Ranchi’s tryst with urbanisation has many hurdles. Real-estate business is struggling to grow at a time when land is scarce. “It is because the Chhotanagpur Tenancy Act and the Urban Ceiling Act prohibit the sale and transfer of tribal land to non-tribal and put a limit on the construction work in the urban periphery,” says a municipal officer. Although in 2008 then Chief Minister Madhu Koda had proposed an amendment in the Urban Ceiling Act, it could not be notified after the fall of his Government.
With bustling real-estate activities, one witnesses rise in land-related disputes. “If apartments and business complexes registered a vertical rise during these years, land-related cases and disputes also have been on the rise,” says a senior Inspector General-level police official.
Ranchi is now burdened with more traffic chaos than ever before, gasping to accommodate a vast population at a time when no major infrastructural development has taken place except three flyovers.
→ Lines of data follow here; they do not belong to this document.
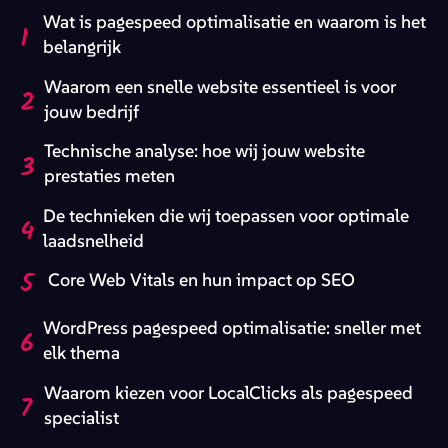
Wat is pagespeed optimalisatie en waarom is het
1
belangrijk
Waarom een snelle website essentieel is voor
2
jouw bedrijf
Technische analyse: hoe wij jouw website
3
prestaties meten
De technieken die wij toepassen voor optimale
4
laadsnelheid
5
Core Web Vitals en hun impact op SEO
WordPress pagespeed optimalisatie: sneller met
6
elk thema
Waarom kiezen voor LocalClicks als pagespeed
7
specialist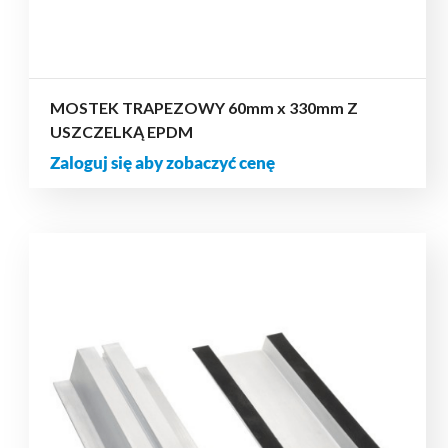
MOSTEK TRAPEZOWY 60mm x 330mm Z
USZCZELKĄ EPDM
Zaloguj się aby zobaczyć cenę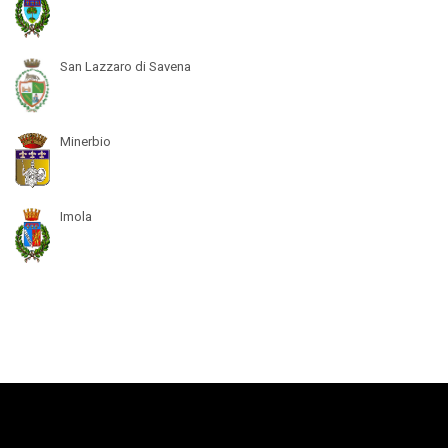
San Lazzaro di Savena
Minerbio
Imola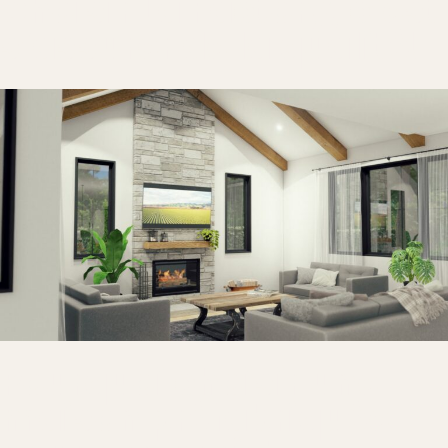
Choisir La Factory, c’est
s’assurer de la qualité!
Pourquoi choisir une
maison préfabriquée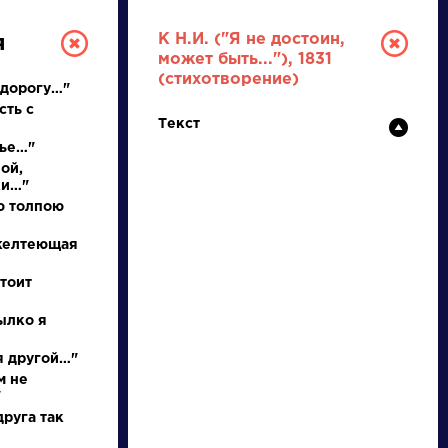
К Н.И. ("Я не достоин,
я
может быть..."), 1831
(стихотворение)
 дорогу…"
сть с
Текст
нье…"
ой,
ки…"
ю толпою
РУССКАЯ
 желтеющая
ЛИТЕРАТУРА
тоит
ДЛЯ ПРЕЗЕНТАЦИЙ,
пылко я
УРОКОВ И ЕГЭ
 я другой…"
м не
А
Б
В
Г
Д
Е
Ж
З
И
К
Л
М
"
руга так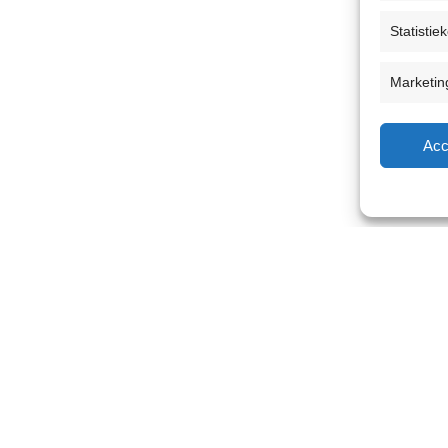
Statistie
Marketin
Acc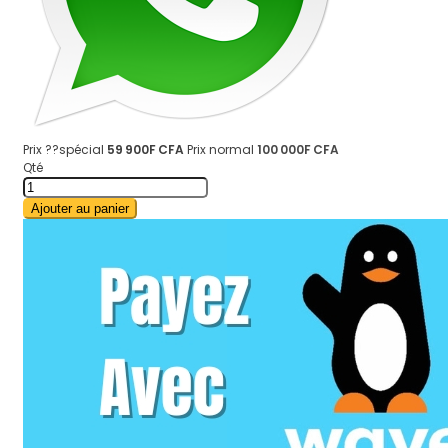
Prix ??spécial
59 900F CFA
Prix normal
100 000F CFA
Qté
Ajouter au panier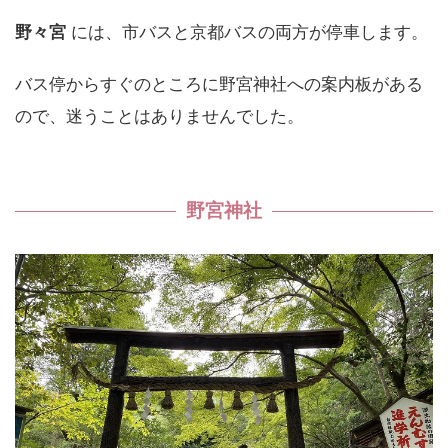
野々宮
には、市バスと京都バスの両方が停車します。
バス停からすぐのところに野宮神社への案内板がある
ので、迷うことはありませんでした。
野宮神社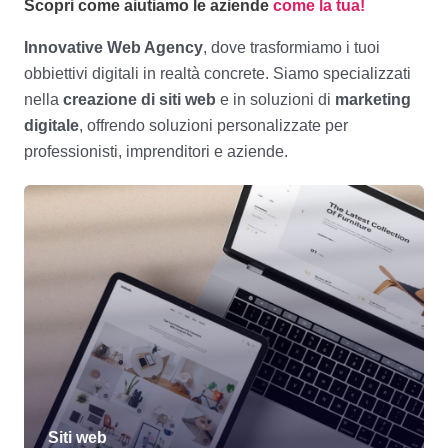
Scopri come aiutiamo le aziende
come la tua!
Innovative Web Agency
, dove trasformiamo i tuoi
obbiettivi digitali in realtà concrete. Siamo specializzati
nella
creazione di siti web
e in soluzioni di
marketing
digitale
, offrendo soluzioni personalizzate per
professionisti, imprenditori e aziende.
Siti web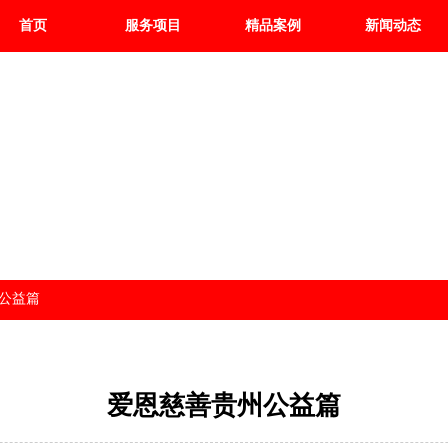
首页
服务项目
精品案例
新闻动态
公益篇
爱恩慈善贵州公益篇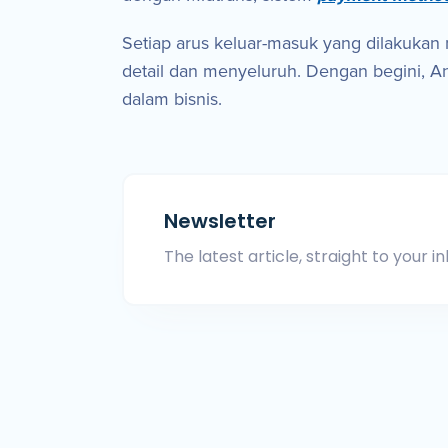
Setiap arus keluar-masuk yang dilakuk
detail dan menyeluruh. Dengan begini, 
dalam bisnis.
Newsletter
The latest article, straight to your in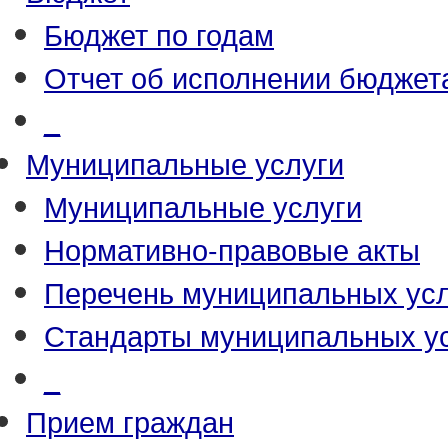
Бюджет по годам
Отчет об исполнении бюджет
_
Муниципальные услуги
Муниципальные услуги
Нормативно-правовые акты
Перечень муниципальных усл
Стандарты муниципальных у
_
Прием граждан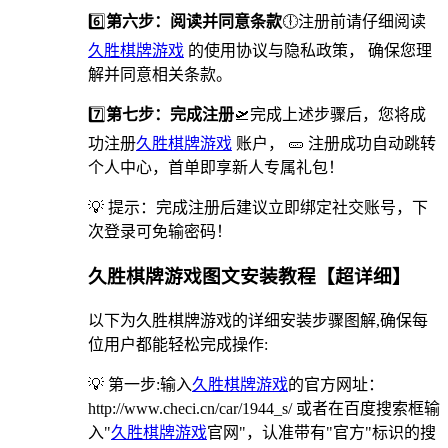
6️⃣
第六步：阅读并同意条款
🕕注册前请仔细阅读
久胜棋牌游戏
的使用协议与隐私政策， 确保您理
解并同意相关条款。
7️⃣
第七步：完成注册
🛫完成上述步骤后，您将成
功注册
久胜棋牌游戏
账户， 🥒 注册成功自动跳转
个人中心，首单即享新人专属礼包！
💡 提示：完成注册后建议立即绑定社交账号，下
次登录可免输密码！
久胜棋牌游戏图文安装教程【超详细】
以下为久胜棋牌游戏的详细安装步骤图解,确保每
位用户都能轻松完成操作:
💡 第一步:输入
久胜棋牌游戏
的官方网址：
http://www.checi.cn/car/1944_s/ 或者在百度搜索框输
入"
久胜棋牌游戏
官网"，认准带有"官方"标识的搜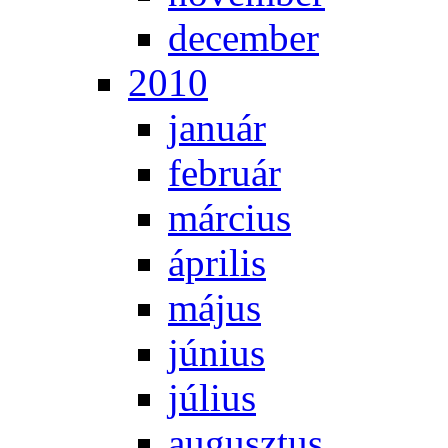
de­cem­ber
2010
ja­nu­ár
feb­ru­ár
már­ci­us
áp­ri­lis
má­jus
jú­ni­us
jú­li­us
au­gusz­tus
The ambitious
Rs 900 crore Jawaharlal Nehru National Urban Renewal Mission is in a limbo despite several governments in the past making tall claims to complete it by 2012. And, in between, comes the news of the fall of the water table in different parts of Ranchi with another sad statistic that almost 69 per cent of the population in the State capital has no access to safe drinking water.
Greater Ranchi could have been an answer. But despite much hype and hoopla about the relocation of government offices and other installations to Sukurhuttu, to relieve Ranchi of its growing burden, the project continues to get delayed.
Very few people, however, are mourning these drawbacks. After all, a qualitative change in the material life in the past 10 years is more pronounced than reports of drought and hunger last year.
Some people are missing the good, old past. “Ranchi was typically known for its tribal culture which is missing now. Old mohallas like Kishoreganj, Tharpakna and many others have been replaced by high-rise apartments. Sense of a metro has been forced upon a small town in an unplanned way,” says Delhi-based journalist Priyadarshan. “Cultural activities, street theatre and music performances have disappeared. They have been replaced by multi-screen cinema halls. Old cinema halls, despite less facility, had the pleasure of community watching — poor and elite together. It is missing now… even the culture has changed.”
Along this way, Ranchi has lost its greenery and thereby a temperate climate that never allowed temperatures to rise to uncomfortable levels. As a result of massive deforestation, Ranchi receives less rain now. It has lost its USP: Rains every evening after daylong sweltering heat. Its ecology has been smashed by cynical hunters of fortune — concrete jungles have replaced forests, turning the city into a parched land.
“It has had an impact on mental patients lodged at CIP and RINPAS situated in Kanke,” says Haq Nizami, director of CIP. Kanke — which derives its name from the ‘Line of Tropic of Cancer’ that passes through it — was the ideal place to establish the two institutes as it provided for the ideal climate required to treat mental disorders. A decade ago, the whole area was covered with trees. This is no longer the case. “If things continue like this, I what the scenario would be like in the next 20 years,” says a pensive Nizami.
It seems Ranchi may be looking for a new identity, but memories of the old continue to haunt it.